APPLY WHAT YOU READ —
- a) In the thread on tunnel MTU, which section says the tunnel MTU must be set to 1280?
- b) Summarize the thread on tunnel MTU in three sentences.

PASSAGE FOR REVIEW Block Start

Thread: [6bed4-devel] Tunnel MTU fixed at 1280

SourceForge Headquarters 225 Broadway Suite 1600 San Diego, CA 92101 +1 (858) 454-5900

Hey,

In section 3.5 it is stated tunnel MTU is set to 1280 as a MUST. What's the reasoning behind this requirement?

Joost

Hi Joost,

> In section 3.5 it is stated tunnel MTU is set to 1280 as a MUST. What's the reasoning behind this requirement?

This is the minimum MTU that's guaranteed for IPv6 traffic.
In an anycast system, there's no way of knowing what server
will handle the traffic, which could lead to trouble.  So
instead of risking that, I've specified the minimum MTU as
the reliable value.

You're asking about the MUST -- are you thinking it should
be a SHOULD?  IPv6 gets pretty mad when breaking up occurs,
AFAIK.  It basically flags down the communication channel
over ICMPv6.

-Rick

On Nov 26, 2011, at 1:49 PM, Rick van Rein wrote:

> Hi Joost,
> 
>> In section 3.5 it is stated tunnel MTU is set to 1280 as a MUST. What's the reasoning behind this requirement?
> 
> This is the minimum MTU that's guaranteed for IPv6 traffic.
> In an anycast system, there's no way of knowing what server
> will handle the traffic, which could lead to trouble.  So
> instead of risking that, I've specified the minimum MTU as
> the reliable value.
> 
> You're asking about the MUST -- are you thinking it should
> be a SHOULD?  IPv6 gets pretty mad when breaking up occurs,
> AFAIK.  It basically flags down the communication channel
> over ICMPv6.

PASSAGE FOR REVIEW Block End
DATA Block Start

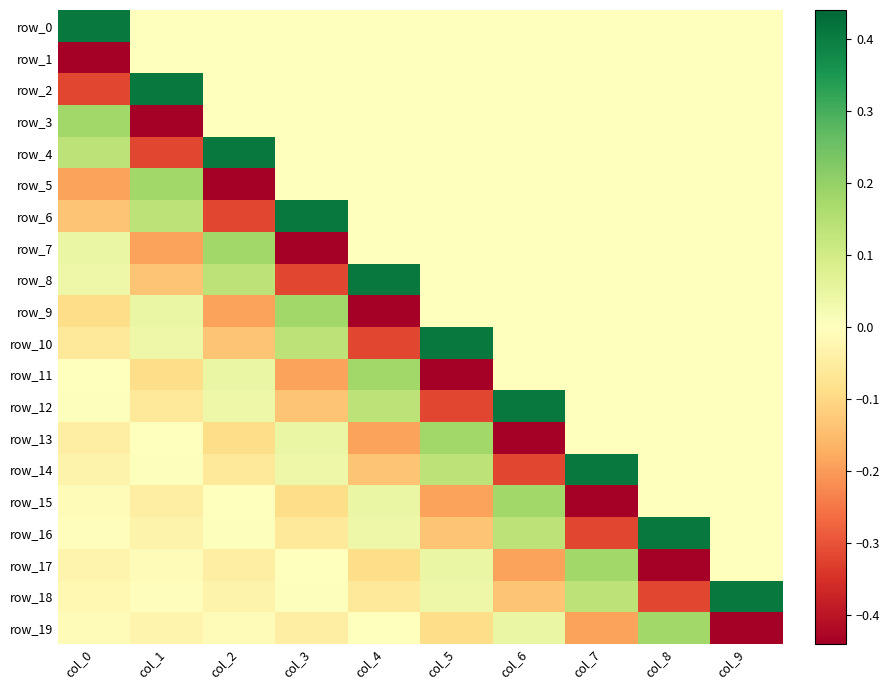

What is the difference between the maximum and second lowest values in the row_16 series?

0.5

DATA Block End

ANSWERS —
- a) Section 3.5

- b) Joost asks why section 3.5 requires, as a MUST, that the tunnel MTU be set to 1280. Rick replies that 1280 is the minimum MTU guaranteed for IPv6 traffic, and that it was chosen as the reliable value because in an anycast system there is no way of knowing which server will handle the traffic. Rick also asks whether Joost thinks the MUST should be a SHOULD, noting that, as far as Rick knows, IPv6 reacts badly when breaking up occurs and flags down the communication channel over ICMPv6.